# [Instruções de trabalho]
Você pode dar seguimento à notícia sobre a sessão da Câmara de Jaguaquara, que aparece abaixo, começando logo depois da última frase?

# [Documento de origem]
A sessão ordinária da Câmara Municipal de Jaguaquara realizada nesta terça-feira (17.mar.26) foi dominada pelo debate em torno da antecipação da eleição da Mesa Diretora para o biênio 2027–2028, após a publicação do edital de convocação no Diário Oficial do Poder Legislativo.
Durante a sessão, os vereadores Bode da Saúde, Nei Filho, Dr. Élio Boa Sorte e Rodrigo Dias utilizaram a tribuna para reafirmar posicionamento já apresentado em nota pública divulgada na semana anterior. Em linhas gerais, os parlamentares sustentaram que não foram comunicados previamente sobre a antecipação das eleições, classificando o episódio como uma falha grave de diálogo institucional dentro do Legislativo.
Para os vereadores, a ausência de comunicação prévia gerou insegurança política e institucional, além de abrir espaço para questionamentos jurídicos acerca do respeito ao Regimento Interno da Casa.
Último a falar, o presidente da Câmara, vereador Nildo Piropo, subiu à tribuna para responder às críticas e adotou um tom conciliador, reconhecendo falhas na condução política do processo, mas rejeitando qualquer acusação de tentativa de ocultação ou irregularidade deliberada.

Entradas de dados armazenados:
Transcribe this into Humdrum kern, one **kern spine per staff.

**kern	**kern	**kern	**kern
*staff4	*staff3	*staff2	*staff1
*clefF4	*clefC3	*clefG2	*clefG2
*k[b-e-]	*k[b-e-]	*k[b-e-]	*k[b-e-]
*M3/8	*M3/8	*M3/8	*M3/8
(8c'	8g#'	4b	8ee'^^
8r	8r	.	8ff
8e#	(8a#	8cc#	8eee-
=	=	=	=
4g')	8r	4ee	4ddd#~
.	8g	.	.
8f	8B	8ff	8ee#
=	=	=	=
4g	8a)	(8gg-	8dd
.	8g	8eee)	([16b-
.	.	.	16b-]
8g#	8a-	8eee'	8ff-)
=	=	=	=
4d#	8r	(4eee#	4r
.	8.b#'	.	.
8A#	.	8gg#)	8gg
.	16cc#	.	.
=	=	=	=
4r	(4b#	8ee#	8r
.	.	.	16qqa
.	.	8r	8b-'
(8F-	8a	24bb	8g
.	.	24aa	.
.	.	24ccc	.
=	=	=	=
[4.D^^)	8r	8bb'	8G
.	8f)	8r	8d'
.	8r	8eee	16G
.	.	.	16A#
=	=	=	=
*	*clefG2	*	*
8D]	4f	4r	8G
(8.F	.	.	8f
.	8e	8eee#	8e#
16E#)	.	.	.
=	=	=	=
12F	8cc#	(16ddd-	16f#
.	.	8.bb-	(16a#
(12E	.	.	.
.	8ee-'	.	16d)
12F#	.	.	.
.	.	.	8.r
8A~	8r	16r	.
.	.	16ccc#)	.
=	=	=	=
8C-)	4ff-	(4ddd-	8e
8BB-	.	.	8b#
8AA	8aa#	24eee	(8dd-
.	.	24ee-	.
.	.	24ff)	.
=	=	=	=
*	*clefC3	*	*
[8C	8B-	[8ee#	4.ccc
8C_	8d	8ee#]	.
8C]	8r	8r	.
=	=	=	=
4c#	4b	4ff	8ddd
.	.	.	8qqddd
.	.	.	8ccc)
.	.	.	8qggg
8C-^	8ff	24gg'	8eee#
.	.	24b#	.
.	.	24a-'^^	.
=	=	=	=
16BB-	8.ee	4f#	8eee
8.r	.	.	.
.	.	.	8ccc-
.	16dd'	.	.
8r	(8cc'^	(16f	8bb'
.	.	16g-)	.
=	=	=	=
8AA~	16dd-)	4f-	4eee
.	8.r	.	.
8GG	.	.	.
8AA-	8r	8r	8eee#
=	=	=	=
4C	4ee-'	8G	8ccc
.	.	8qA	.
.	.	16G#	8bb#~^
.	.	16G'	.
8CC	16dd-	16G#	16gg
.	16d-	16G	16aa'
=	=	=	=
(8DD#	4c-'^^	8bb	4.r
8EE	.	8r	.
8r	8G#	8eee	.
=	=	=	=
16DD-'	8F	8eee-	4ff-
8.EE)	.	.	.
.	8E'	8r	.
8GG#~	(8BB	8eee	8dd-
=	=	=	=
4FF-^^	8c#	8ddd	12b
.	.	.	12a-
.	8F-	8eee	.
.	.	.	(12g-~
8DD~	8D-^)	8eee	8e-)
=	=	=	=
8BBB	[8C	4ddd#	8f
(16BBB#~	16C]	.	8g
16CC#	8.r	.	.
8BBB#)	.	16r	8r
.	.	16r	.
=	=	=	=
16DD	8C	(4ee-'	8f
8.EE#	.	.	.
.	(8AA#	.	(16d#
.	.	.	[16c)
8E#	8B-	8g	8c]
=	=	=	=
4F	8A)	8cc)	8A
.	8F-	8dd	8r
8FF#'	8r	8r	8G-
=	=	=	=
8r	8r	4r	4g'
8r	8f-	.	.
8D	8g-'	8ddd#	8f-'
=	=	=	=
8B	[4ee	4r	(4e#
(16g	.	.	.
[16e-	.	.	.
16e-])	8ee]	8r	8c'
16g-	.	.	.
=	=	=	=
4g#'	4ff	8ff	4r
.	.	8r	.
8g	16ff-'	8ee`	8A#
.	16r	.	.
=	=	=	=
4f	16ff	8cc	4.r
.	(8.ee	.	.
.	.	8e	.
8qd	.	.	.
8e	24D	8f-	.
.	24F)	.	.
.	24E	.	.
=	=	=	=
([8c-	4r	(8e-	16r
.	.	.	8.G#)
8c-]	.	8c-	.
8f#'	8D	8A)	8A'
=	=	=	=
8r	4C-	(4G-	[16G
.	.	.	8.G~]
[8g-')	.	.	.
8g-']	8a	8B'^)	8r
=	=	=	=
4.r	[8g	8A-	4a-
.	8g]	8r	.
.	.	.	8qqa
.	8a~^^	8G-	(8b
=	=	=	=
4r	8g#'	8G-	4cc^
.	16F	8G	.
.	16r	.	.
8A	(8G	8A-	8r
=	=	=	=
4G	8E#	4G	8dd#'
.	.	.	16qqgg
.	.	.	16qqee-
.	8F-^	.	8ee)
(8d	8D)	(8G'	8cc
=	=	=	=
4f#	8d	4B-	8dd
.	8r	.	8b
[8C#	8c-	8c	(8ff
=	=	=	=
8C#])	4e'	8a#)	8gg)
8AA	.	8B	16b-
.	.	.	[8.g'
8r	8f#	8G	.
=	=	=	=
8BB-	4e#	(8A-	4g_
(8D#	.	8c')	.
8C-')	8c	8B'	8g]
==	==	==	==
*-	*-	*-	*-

# [Resposta à tarefa]
Em sua fala, o presidente afirmou que o procedimento foi realizado dentro da legalidade, porém admitiu que cometeu um erro ao não dialogar previamente com todos os parlamentares. Segundo ele, o principal equívoco foi o que classificou como “excesso de confiança” na condução administrativa da medida. O presidente declarou publicamente que não tinha dificuldade em reconhecer a falha e afirmou que a ausência de comunicação foi um erro pessoal de gestão política, não jurídico.
Ainda durante sua manifestação, Piropo informou que o próprio Legislativo decidiu suspender o processo eleitoral antes mesmo da decisão judicial que viria posteriormente. De acordo com o presidente, a suspensão administrativa já havia sido publicada no Diário Oficial da Câmara.
Apesar da suspensão anunciada pela presidência, a controvérsia chegou ao Poder Judiciário. Em decisão liminar, a juíza de Direito da Vara de Jurisdição Plena de Jaguaquara, Dra. Andréa Padilha Sodré Leal Palmarella, concedeu tutela de urgência determinando a suspensão integral dos efeitos do Edital de Convocação nº 01/2026 e de todos os atos relacionados à eleição da Mesa Diretora para o biênio 2027–2028.
Na fundamentação, a juíza destacou que, em análise preliminar, a antecipação do pleito pode não ter observado integralmente as normas previstas no Regimento Interno da Câmara Municipal, especialmente aquelas que disciplinam a eleição da Mesa Diretora.
A magistrada apontou ainda que a eleição antecipada poderia violar o princípio da contemporaneidade entre a escolha da Mesa Diretora e o exercício efetivo do mandato, destacando que eleições realizadas com grande antecedência podem comprometer a representação da correlação política vigente no momento em que o mandato será exercido.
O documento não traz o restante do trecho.